So geht es weiter, Roberto hat plötzlich einen Anrufbeantworter, Leena verseggelt dafür Dellmark, ich sage Muir, was ich von ihm halte (der legt dann einfach auf); am zehnten Tag nach unserer Ankunft dann fährt  plötzlich ein Lieferwagen am Hotel vor, und ein unbeteiligt wirkender Pomadenheini wirft einen gestresst aussehenden Klumpen Metall ab - Röchel, würg, das soll mein Fahrrad sein? Lampe fehlt, alle Züge geknickt, Schutzbleche verbogen, diverse Schrauben abgerissen, Lenker einmal um seine eigene Achse gewürgt  - trotzdem sind wir fast noch dankbar über diesen Haufen Alteisen, jetzt können wir wenigstens tätig werden. Zwei Stunden brauchen wir, bis wir diese Trauerweide auf der Reihe haben, Züge werden neu verlegt, Schrauben ersetzt, für Licht müssen wir unterwegs halt mit der Taschenlampe sorgen. Immerhin dreht sich auf der kurzen Probefahrt alles, und wir suchen gleich mal die richtige Ausfallstraße zur Carretera Interamericana Sur. Die gute Leena ruft nochmal an und gibt uns die mittlerweile im Computer registrierte Thomas-Cook-Schadensnummer, die sie per Telefonrückfrage in Chicago ermitteln konnte und die vor allem nicht schon verjährt ist, bis wir nach Alemania zurück kommen. Wenigstens Leena hat sich in San José bemüht, dass unsere Nervenstränge nicht vollends gerissen sind - herzlicher Abschied, wir werden ihr von Panama City eine Karte schicken. Dann ausführlich geduscht, und zur Feier des Tages gibt's noch ein Super-Nudelessen im Café Mundo.
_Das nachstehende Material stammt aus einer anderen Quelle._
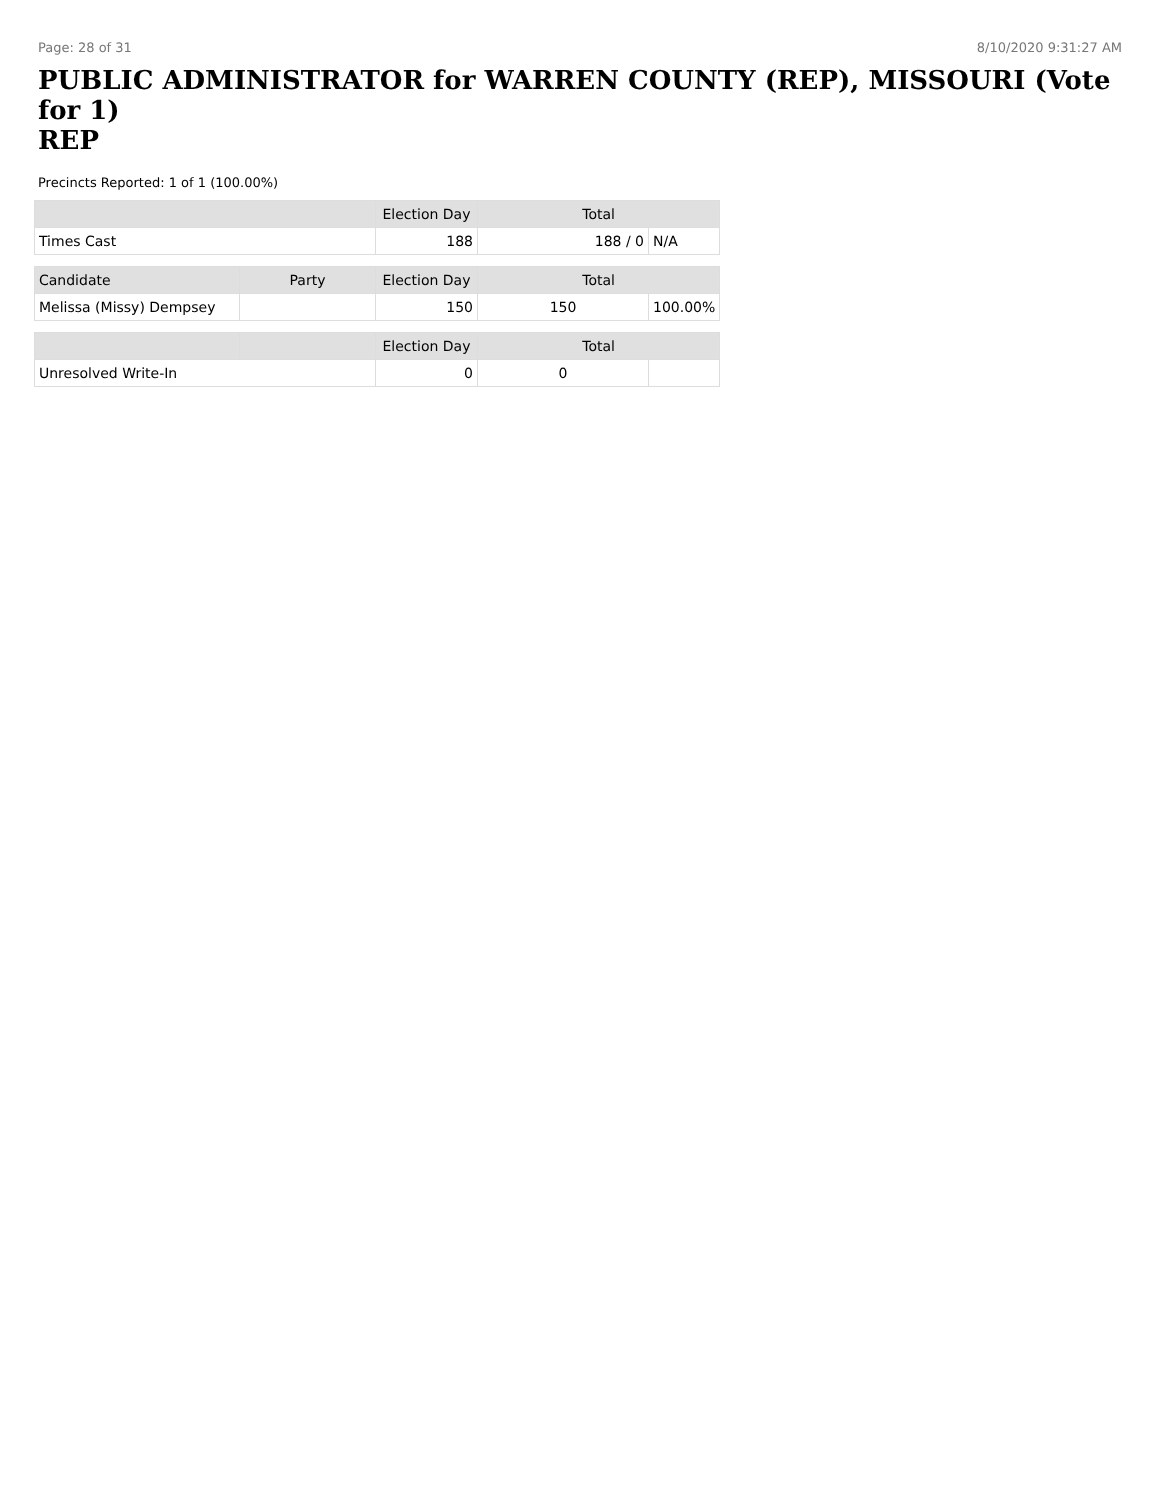Page: 28 of 31 8/10/2020 9:31:27 AM
PUBLIC ADMINISTRATOR for WARREN COUNTY (REP), MISSOURI (Vote for 1)
REP
Precincts Reported: 1 of 1 (100.00%)
| | | Election Day | Total | |
| --- | --- | --- | --- | --- |
| Times Cast | | 188 | 188 / 0 | N/A |
| Candidate | Party | Election Day | Total | |
| Melissa (Missy) Dempsey | | 150 | 150 | 100.00% |
| | | Election Day | Total | |
| Unresolved Write-In | | 0 | 0 | |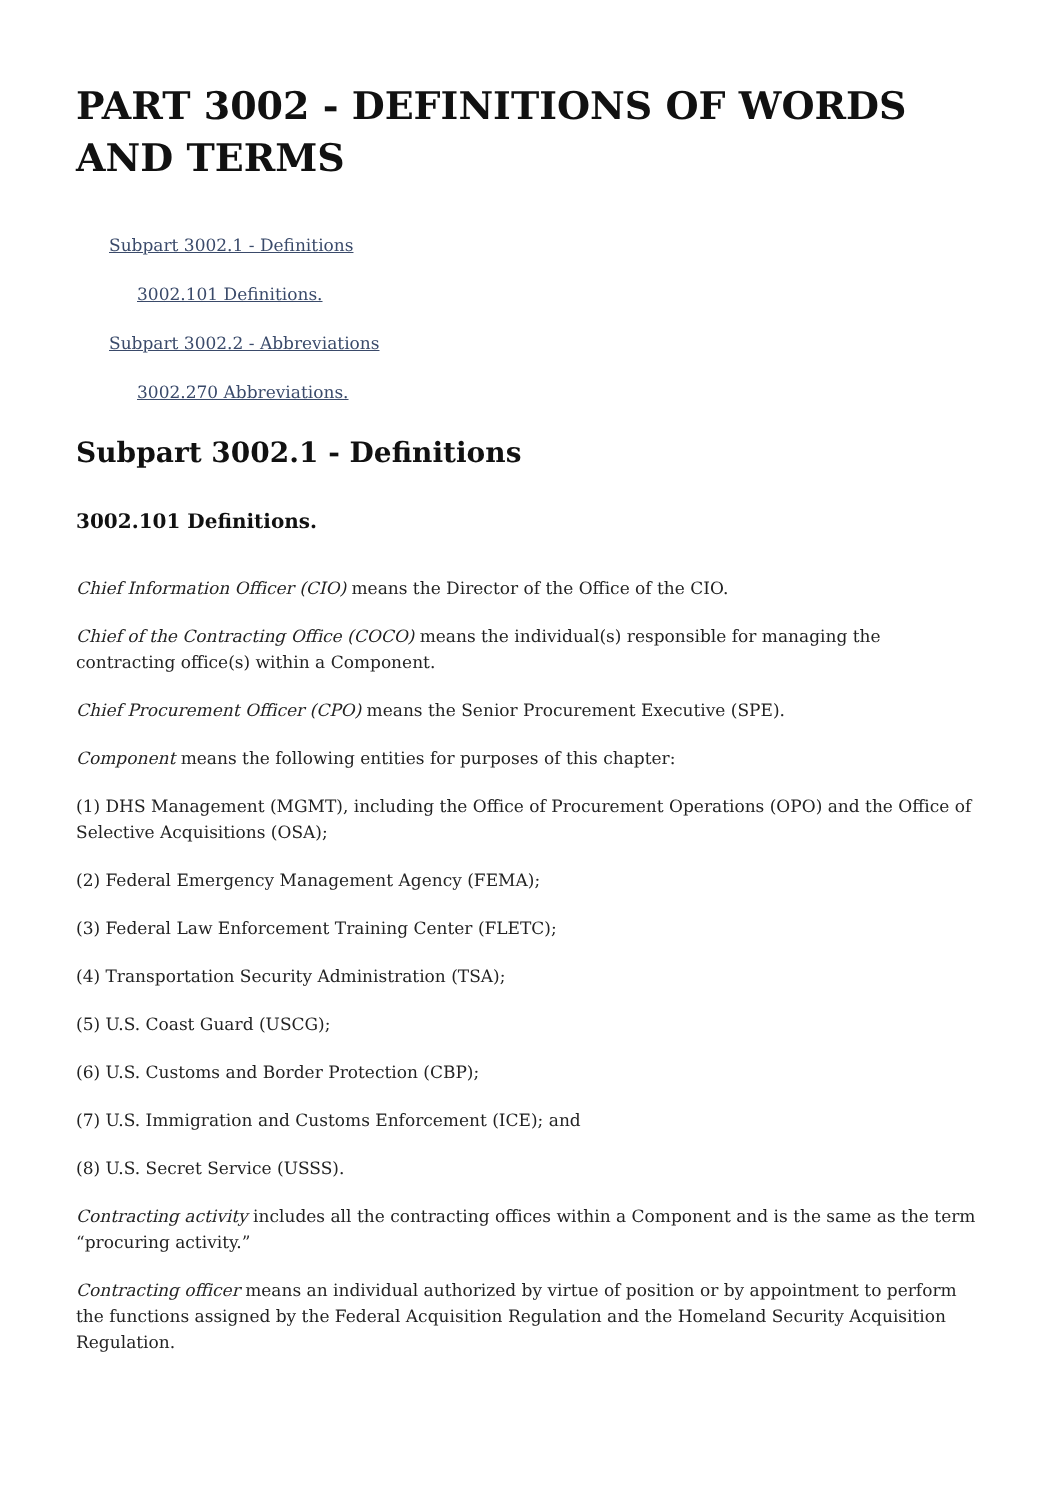PART 3002 - DEFINITIONS OF WORDS AND TERMS
Subpart 3002.1 - Definitions
3002.101 Definitions.
Subpart 3002.2 - Abbreviations
3002.270 Abbreviations.
Subpart 3002.1 - Definitions
3002.101 Definitions.
Chief Information Officer (CIO) means the Director of the Office of the CIO.
Chief of the Contracting Office (COCO) means the individual(s) responsible for managing the contracting office(s) within a Component.
Chief Procurement Officer (CPO) means the Senior Procurement Executive (SPE).
Component means the following entities for purposes of this chapter:
(1) DHS Management (MGMT), including the Office of Procurement Operations (OPO) and the Office of Selective Acquisitions (OSA);
(2) Federal Emergency Management Agency (FEMA);
(3) Federal Law Enforcement Training Center (FLETC);
(4) Transportation Security Administration (TSA);
(5) U.S. Coast Guard (USCG);
(6) U.S. Customs and Border Protection (CBP);
(7) U.S. Immigration and Customs Enforcement (ICE); and
(8) U.S. Secret Service (USSS).
Contracting activity includes all the contracting offices within a Component and is the same as the term “procuring activity.”
Contracting officer means an individual authorized by virtue of position or by appointment to perform the functions assigned by the Federal Acquisition Regulation and the Homeland Security Acquisition Regulation.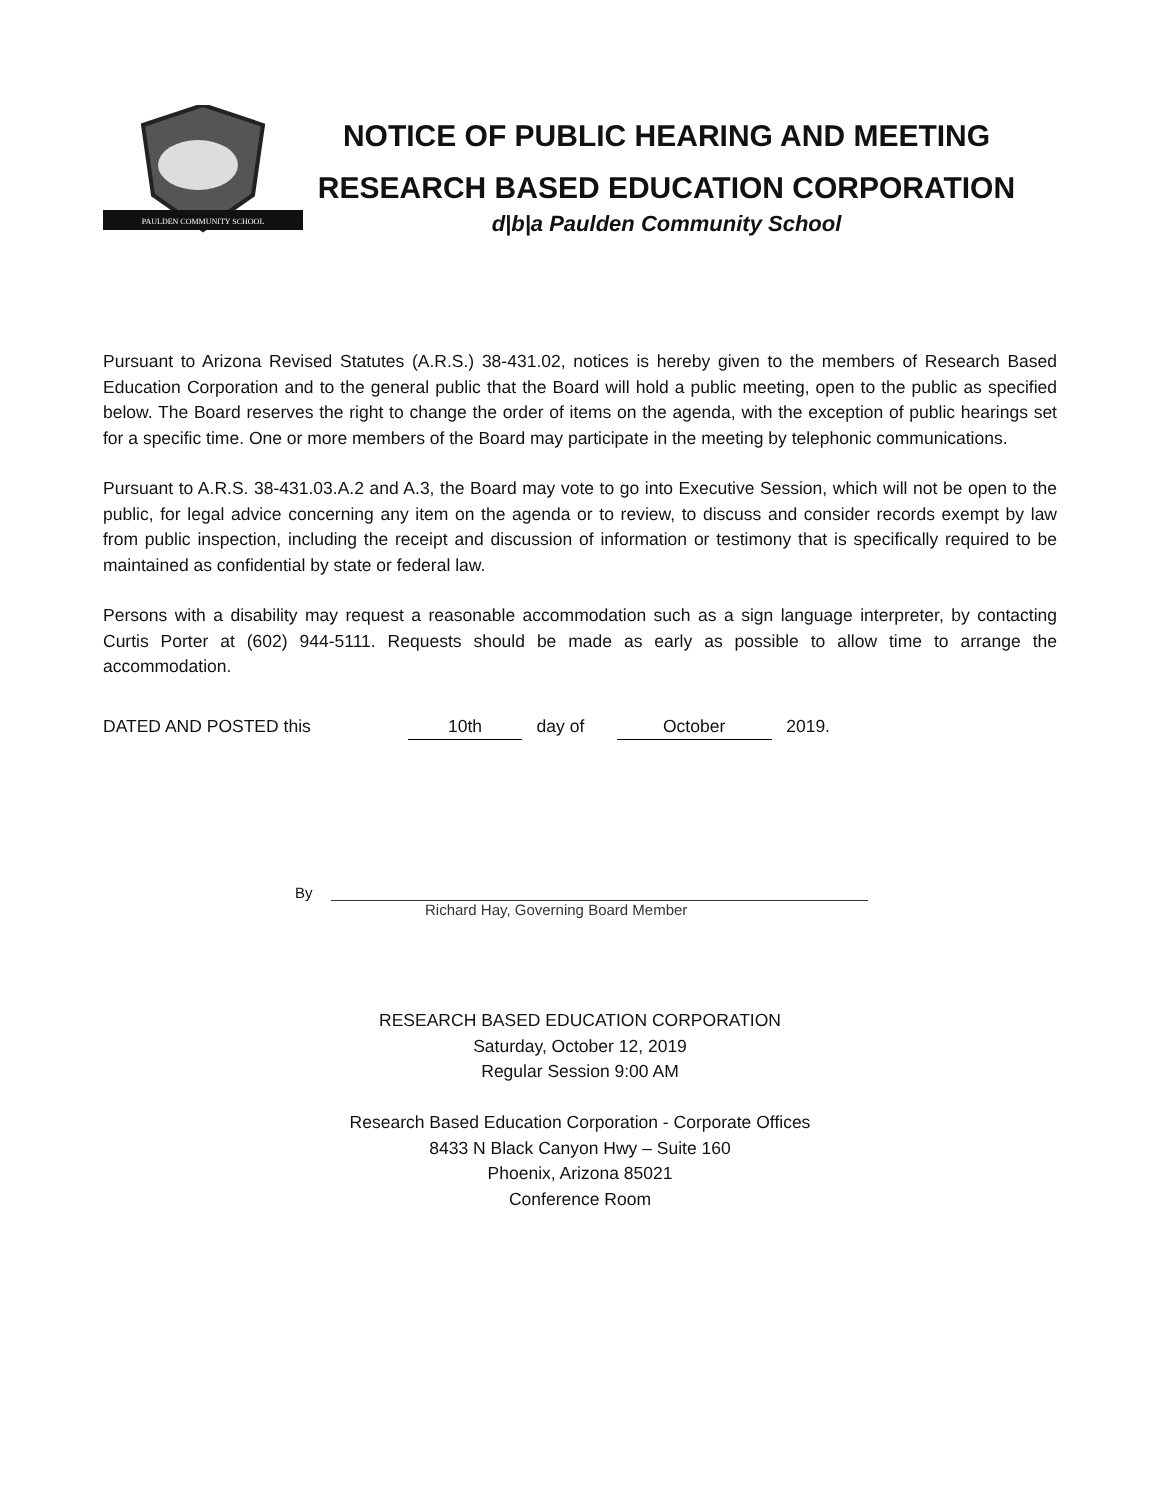PAULDEN COMMUNITY SCHOOL
NOTICE OF PUBLIC HEARING AND MEETING
RESEARCH BASED EDUCATION CORPORATION
d|b|a Paulden Community School
Pursuant to Arizona Revised Statutes (A.R.S.) 38-431.02, notices is hereby given to the members of Research Based Education Corporation and to the general public that the Board will hold a public meeting, open to the public as specified below. The Board reserves the right to change the order of items on the agenda, with the exception of public hearings set for a specific time. One or more members of the Board may participate in the meeting by telephonic communications.
Pursuant to A.R.S. 38-431.03.A.2 and A.3, the Board may vote to go into Executive Session, which will not be open to the public, for legal advice concerning any item on the agenda or to review, to discuss and consider records exempt by law from public inspection, including the receipt and discussion of information or testimony that is specifically required to be maintained as confidential by state or federal law.
Persons with a disability may request a reasonable accommodation such as a sign language interpreter, by contacting Curtis Porter at (602) 944-5111. Requests should be made as early as possible to allow time to arrange the accommodation.
DATED AND POSTED this 10th day of October 2019.
By
Richard Hay, Governing Board Member
RESEARCH BASED EDUCATION CORPORATION
Saturday, October 12, 2019
Regular Session 9:00 AM
Research Based Education Corporation - Corporate Offices
8433 N Black Canyon Hwy – Suite 160
Phoenix, Arizona 85021
Conference Room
Start am Hotel "La Amistad Inn"

Fast eine Stunde brauchen wir am nächsten Morgen, bis das ganze Gepäck auf der Reihe und alles richtig festgezurrt ist. Nach längerer Radel-Abstinenz fehlt halt noch die Routine, doch dann eiern wir bald, wie immer anfangs noch etwas wackelig, mit unseren vollbepackten Fuhrwerken aus San José hinaus. Und gleich bei der ersten Etappe zieht die Carretera Interamericana alle Register. Vor uns liegt nämlich nur 90 Kilometer voraus der Cerro de la Muerte, mit rund 3300 Höhenmetern höchster Punkt der gesamten Panamericana! Schon die ersten 20 Kilometer bis Cartago, in Veröffentlichungen für Autofahrer als weitgehend flach beschrieben, gleichen einer Sinusschwingung mit etlichen bis zu 12%igen Steigungs- und Gefällestrecken und fordern uns das Letzte ab. Und danach beginnt der lange, absolut gnadenlose Anstieg zum "Todespass", wie der Cerro de la Muerte auf Deutsch heißt. Ob er seinen Namen wohl davon hat, dass schon diverse Radfahrer hier aus den Schlappen gekippt sind? Heute gibt es sogar ein paar Schiebeeinlagen, was bei uns wirklich extrem selten vorkommt. Zudem süffeln wir gleich bei der ersten Tankstelle zwei Gatorade, eine Cola und zwei Flaschen Wasser, dann gibt's in einem kleinen Bretterrestaurant eine Suppe, ein Bier und nochmals eine Menge Wasser, und schon an der nächsten Kneipe schieben wir nochmal zwei Cola nach. Trotzdem müssen wir bis am späten Abend nicht pinkeln; alles versickert im gestressten System.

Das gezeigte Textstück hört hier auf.